---- PROVIDED MATERIAL
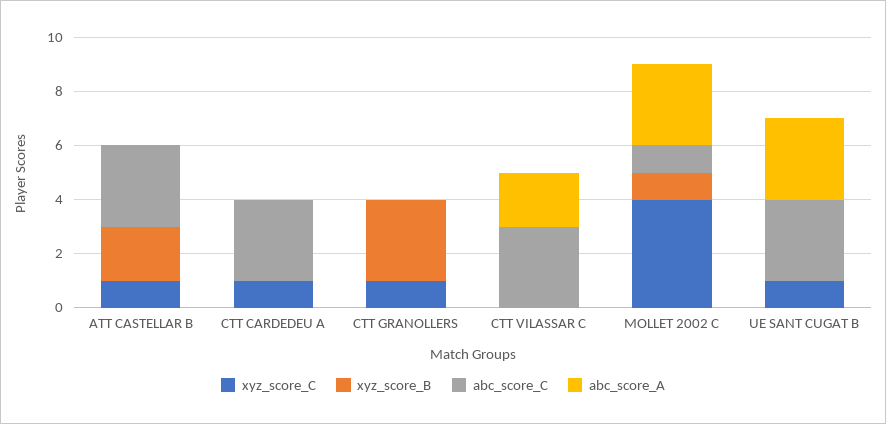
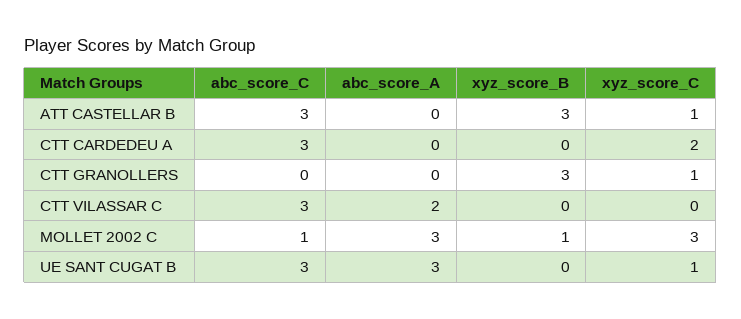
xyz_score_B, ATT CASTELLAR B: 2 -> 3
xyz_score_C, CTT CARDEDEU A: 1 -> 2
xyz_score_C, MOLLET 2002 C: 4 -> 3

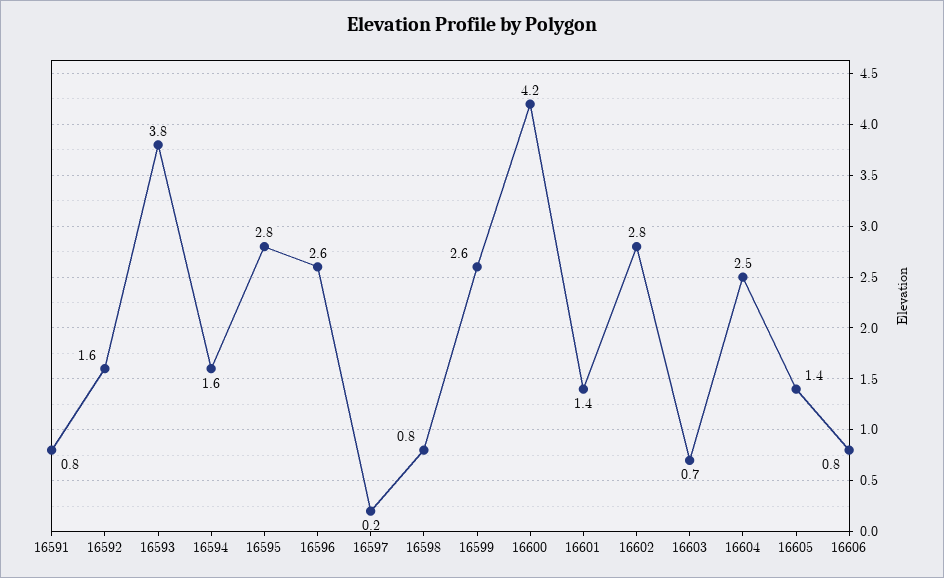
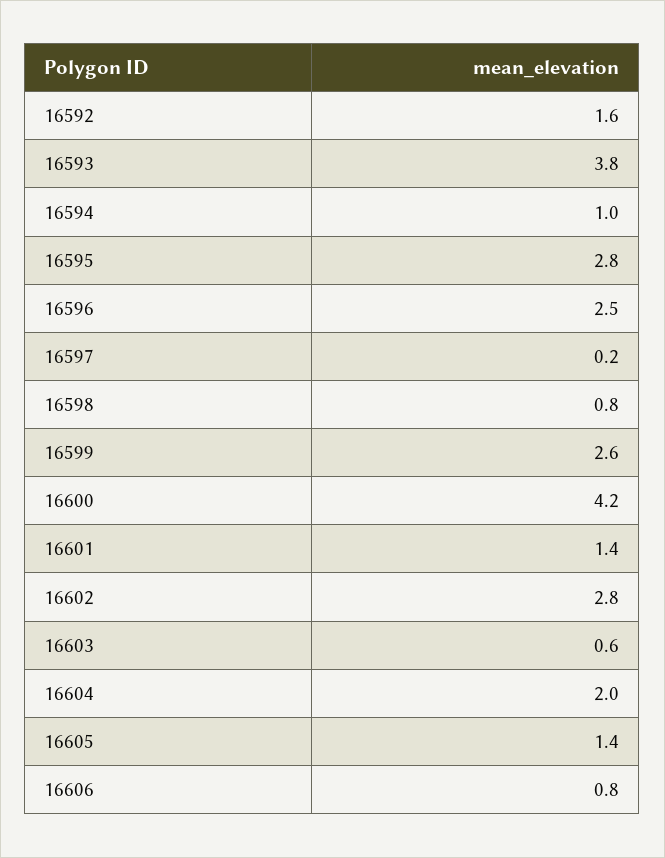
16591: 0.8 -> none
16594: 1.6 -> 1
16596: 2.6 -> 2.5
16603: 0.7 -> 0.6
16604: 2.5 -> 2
--------
---- PROVIDED MATERIAL
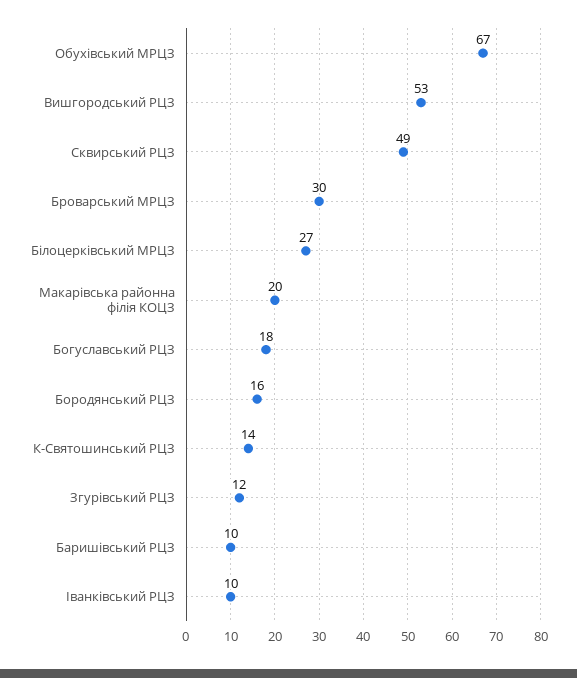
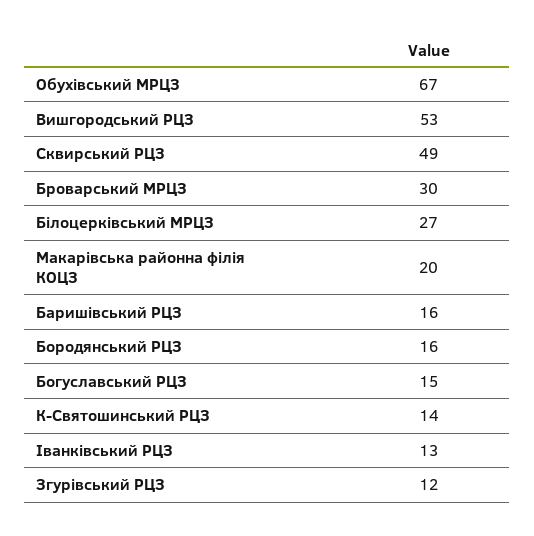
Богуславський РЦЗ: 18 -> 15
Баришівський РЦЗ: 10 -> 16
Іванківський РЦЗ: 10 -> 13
--------
## [TASK TO CARRY OUT]
The stretch of entries above that starts with the line containing "16591: 0.8 -> none" and goes on through the line containing "16604: 2.5 -> 2" is to be transcribed exactly, and no other line is to be transcribed.

## [ANSWER SECTION]
16591: 0.8 -> none
16594: 1.6 -> 1
16596: 2.6 -> 2.5
16603: 0.7 -> 0.6
16604: 2.5 -> 2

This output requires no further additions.